> [EXERCISE GOAL]:
Retype the records line for line, starting at the very first line and stopping after the line that contains "центральное водоснабжение". Copy nothing past that line.

> [DATA FOR ANALYSIS]:
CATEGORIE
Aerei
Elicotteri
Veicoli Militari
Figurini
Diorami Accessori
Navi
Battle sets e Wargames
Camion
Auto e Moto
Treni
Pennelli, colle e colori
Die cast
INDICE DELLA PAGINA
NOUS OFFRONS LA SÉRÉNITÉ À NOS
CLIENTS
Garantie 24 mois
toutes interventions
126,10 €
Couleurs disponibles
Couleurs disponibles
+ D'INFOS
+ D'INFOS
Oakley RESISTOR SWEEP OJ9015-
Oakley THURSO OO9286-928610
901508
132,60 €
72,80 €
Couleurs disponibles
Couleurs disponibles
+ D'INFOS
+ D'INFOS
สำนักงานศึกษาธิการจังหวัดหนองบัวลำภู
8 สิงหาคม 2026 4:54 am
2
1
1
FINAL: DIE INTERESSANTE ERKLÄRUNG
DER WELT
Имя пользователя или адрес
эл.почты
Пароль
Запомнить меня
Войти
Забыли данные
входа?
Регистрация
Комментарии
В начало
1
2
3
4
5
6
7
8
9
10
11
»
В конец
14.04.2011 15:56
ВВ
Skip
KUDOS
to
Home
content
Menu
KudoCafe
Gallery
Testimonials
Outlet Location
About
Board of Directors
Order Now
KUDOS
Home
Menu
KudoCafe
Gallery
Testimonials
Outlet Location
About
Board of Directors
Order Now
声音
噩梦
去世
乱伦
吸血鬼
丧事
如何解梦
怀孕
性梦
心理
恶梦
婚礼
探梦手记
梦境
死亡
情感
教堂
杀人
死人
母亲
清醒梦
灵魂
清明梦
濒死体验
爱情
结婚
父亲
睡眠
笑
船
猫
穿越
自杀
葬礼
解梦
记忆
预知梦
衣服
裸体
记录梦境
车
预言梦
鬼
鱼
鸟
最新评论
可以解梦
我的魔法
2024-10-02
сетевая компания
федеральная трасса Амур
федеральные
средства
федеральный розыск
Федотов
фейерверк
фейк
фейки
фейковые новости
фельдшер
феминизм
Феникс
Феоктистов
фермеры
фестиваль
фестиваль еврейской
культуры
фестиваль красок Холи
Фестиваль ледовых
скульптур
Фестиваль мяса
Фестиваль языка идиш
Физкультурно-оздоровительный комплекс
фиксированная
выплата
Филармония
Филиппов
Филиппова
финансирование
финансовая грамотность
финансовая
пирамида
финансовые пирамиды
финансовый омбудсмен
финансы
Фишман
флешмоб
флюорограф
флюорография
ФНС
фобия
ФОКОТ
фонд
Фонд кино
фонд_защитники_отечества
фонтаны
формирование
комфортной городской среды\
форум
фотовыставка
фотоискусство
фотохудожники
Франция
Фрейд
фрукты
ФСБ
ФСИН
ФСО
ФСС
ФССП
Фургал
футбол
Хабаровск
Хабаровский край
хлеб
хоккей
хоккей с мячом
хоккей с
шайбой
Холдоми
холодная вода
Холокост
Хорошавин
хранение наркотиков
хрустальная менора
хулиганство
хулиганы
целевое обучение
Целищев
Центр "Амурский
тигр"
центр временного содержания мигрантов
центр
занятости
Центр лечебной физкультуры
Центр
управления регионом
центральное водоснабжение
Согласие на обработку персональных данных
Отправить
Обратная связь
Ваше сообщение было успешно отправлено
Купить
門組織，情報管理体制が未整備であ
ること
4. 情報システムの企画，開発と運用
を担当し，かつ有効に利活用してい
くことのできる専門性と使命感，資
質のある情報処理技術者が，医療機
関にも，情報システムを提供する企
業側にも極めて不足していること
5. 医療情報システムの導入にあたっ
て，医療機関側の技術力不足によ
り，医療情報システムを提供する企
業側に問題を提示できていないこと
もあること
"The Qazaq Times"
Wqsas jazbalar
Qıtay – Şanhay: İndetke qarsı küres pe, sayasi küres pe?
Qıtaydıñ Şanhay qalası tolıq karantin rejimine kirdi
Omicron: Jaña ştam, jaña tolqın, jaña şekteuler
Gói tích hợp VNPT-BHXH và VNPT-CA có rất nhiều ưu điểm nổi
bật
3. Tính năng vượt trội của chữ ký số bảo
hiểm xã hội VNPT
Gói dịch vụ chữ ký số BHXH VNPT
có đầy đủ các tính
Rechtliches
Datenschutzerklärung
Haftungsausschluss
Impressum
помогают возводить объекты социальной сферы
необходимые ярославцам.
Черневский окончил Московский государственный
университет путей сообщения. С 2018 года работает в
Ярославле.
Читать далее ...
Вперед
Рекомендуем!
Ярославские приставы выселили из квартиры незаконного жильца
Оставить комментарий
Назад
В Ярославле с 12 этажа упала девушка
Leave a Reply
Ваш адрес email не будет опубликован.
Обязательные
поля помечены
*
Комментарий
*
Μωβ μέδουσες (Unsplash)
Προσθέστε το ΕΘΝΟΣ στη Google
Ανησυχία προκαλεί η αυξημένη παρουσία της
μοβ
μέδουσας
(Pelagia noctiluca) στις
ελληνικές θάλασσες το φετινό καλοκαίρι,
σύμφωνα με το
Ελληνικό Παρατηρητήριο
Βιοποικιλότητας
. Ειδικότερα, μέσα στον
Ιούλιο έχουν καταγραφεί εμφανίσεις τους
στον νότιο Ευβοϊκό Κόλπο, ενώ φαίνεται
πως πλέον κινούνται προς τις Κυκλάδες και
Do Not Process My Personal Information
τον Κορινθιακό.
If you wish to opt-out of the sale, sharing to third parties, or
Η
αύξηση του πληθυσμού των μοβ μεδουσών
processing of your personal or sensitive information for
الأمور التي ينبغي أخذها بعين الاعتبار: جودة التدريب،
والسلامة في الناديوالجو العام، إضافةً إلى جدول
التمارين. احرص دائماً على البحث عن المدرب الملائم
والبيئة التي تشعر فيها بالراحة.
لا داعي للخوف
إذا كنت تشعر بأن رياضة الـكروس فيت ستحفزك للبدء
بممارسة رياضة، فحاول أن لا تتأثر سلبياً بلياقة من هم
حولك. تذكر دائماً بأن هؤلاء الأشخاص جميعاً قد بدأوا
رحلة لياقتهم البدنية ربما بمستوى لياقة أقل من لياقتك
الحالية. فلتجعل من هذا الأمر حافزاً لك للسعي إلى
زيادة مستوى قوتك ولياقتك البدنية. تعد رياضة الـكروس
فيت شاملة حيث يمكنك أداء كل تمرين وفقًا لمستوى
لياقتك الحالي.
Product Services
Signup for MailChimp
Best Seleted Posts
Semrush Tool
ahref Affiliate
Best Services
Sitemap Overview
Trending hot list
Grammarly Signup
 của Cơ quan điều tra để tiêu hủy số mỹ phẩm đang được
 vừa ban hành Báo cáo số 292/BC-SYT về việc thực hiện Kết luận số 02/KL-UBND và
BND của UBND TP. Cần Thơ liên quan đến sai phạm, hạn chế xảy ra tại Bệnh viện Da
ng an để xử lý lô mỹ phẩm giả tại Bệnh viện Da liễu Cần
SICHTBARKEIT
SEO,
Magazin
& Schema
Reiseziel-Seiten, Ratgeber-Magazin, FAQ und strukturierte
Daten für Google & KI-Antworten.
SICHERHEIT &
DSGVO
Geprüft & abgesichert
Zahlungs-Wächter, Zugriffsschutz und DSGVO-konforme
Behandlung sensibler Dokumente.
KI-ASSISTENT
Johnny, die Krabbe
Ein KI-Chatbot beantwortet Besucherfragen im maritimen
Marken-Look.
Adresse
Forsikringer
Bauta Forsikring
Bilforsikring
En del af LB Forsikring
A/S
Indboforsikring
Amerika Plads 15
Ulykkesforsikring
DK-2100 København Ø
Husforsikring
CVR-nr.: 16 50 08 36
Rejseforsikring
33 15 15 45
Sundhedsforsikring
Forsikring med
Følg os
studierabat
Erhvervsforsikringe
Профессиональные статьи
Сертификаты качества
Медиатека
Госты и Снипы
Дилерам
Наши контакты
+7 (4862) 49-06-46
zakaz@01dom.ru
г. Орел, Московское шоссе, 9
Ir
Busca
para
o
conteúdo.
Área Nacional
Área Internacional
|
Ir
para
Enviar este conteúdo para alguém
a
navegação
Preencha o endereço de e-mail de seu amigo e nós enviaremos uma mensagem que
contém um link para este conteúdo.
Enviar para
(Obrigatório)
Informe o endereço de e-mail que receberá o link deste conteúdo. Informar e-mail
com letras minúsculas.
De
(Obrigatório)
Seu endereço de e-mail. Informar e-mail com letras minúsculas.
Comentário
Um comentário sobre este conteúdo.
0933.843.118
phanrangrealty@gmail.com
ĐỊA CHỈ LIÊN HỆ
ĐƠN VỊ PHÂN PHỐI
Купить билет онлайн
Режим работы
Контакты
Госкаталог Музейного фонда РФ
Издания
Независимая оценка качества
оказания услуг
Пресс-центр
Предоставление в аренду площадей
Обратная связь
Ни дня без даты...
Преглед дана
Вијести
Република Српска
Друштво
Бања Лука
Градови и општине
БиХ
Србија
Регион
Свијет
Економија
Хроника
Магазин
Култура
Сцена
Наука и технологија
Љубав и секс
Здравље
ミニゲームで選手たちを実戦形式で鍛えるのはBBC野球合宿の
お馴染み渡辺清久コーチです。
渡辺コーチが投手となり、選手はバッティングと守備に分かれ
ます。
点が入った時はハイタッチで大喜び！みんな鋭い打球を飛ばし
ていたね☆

> [WRITTEN SOLUTION]:
CATEGORIE
Aerei
Elicotteri
Veicoli Militari
Figurini
Diorami Accessori
Navi
Battle sets e Wargames
Camion
Auto e Moto
Treni
Pennelli, colle e colori
Die cast
INDICE DELLA PAGINA
NOUS OFFRONS LA SÉRÉNITÉ À NOS
CLIENTS
Garantie 24 mois
toutes interventions
126,10 €
Couleurs disponibles
Couleurs disponibles
+ D'INFOS
+ D'INFOS
Oakley RESISTOR SWEEP OJ9015-
Oakley THURSO OO9286-928610
901508
132,60 €
72,80 €
Couleurs disponibles
Couleurs disponibles
+ D'INFOS
+ D'INFOS
สำนักงานศึกษาธิการจังหวัดหนองบัวลำภู
8 สิงหาคม 2026 4:54 am
2
1
1
FINAL: DIE INTERESSANTE ERKLÄRUNG
DER WELT
Имя пользователя или адрес
эл.почты
Пароль
Запомнить меня
Войти
Забыли данные
входа?
Регистрация
Комментарии
В начало
1
2
3
4
5
6
7
8
9
10
11
»
В конец
14.04.2011 15:56
ВВ
Skip
KUDOS
to
Home
content
Menu
KudoCafe
Gallery
Testimonials
Outlet Location
About
Board of Directors
Order Now
KUDOS
Home
Menu
KudoCafe
Gallery
Testimonials
Outlet Location
About
Board of Directors
Order Now
声音
噩梦
去世
乱伦
吸血鬼
丧事
如何解梦
怀孕
性梦
心理
恶梦
婚礼
探梦手记
梦境
死亡
情感
教堂
杀人
死人
母亲
清醒梦
灵魂
清明梦
濒死体验
爱情
结婚
父亲
睡眠
笑
船
猫
穿越
自杀
葬礼
解梦
记忆
预知梦
衣服
裸体
记录梦境
车
预言梦
鬼
鱼
鸟
最新评论
可以解梦
我的魔法
2024-10-02
сетевая компания
федеральная трасса Амур
федеральные
средства
федеральный розыск
Федотов
фейерверк
фейк
фейки
фейковые новости
фельдшер
феминизм
Феникс
Феоктистов
фермеры
фестиваль
фестиваль еврейской
культуры
фестиваль красок Холи
Фестиваль ледовых
скульптур
Фестиваль мяса
Фестиваль языка идиш
Физкультурно-оздоровительный комплекс
фиксированная
выплата
Филармония
Филиппов
Филиппова
финансирование
финансовая грамотность
финансовая
пирамида
финансовые пирамиды
финансовый омбудсмен
финансы
Фишман
флешмоб
флюорограф
флюорография
ФНС
фобия
ФОКОТ
фонд
Фонд кино
фонд_защитники_отечества
фонтаны
формирование
комфортной городской среды\
форум
фотовыставка
фотоискусство
фотохудожники
Франция
Фрейд
фрукты
ФСБ
ФСИН
ФСО
ФСС
ФССП
Фургал
футбол
Хабаровск
Хабаровский край
хлеб
хоккей
хоккей с мячом
хоккей с
шайбой
Холдоми
холодная вода
Холокост
Хорошавин
хранение наркотиков
хрустальная менора
хулиганство
хулиганы
целевое обучение
Целищев
Центр "Амурский
тигр"
центр временного содержания мигрантов
центр
занятости
Центр лечебной физкультуры
Центр
управления регионом
центральное водоснабжение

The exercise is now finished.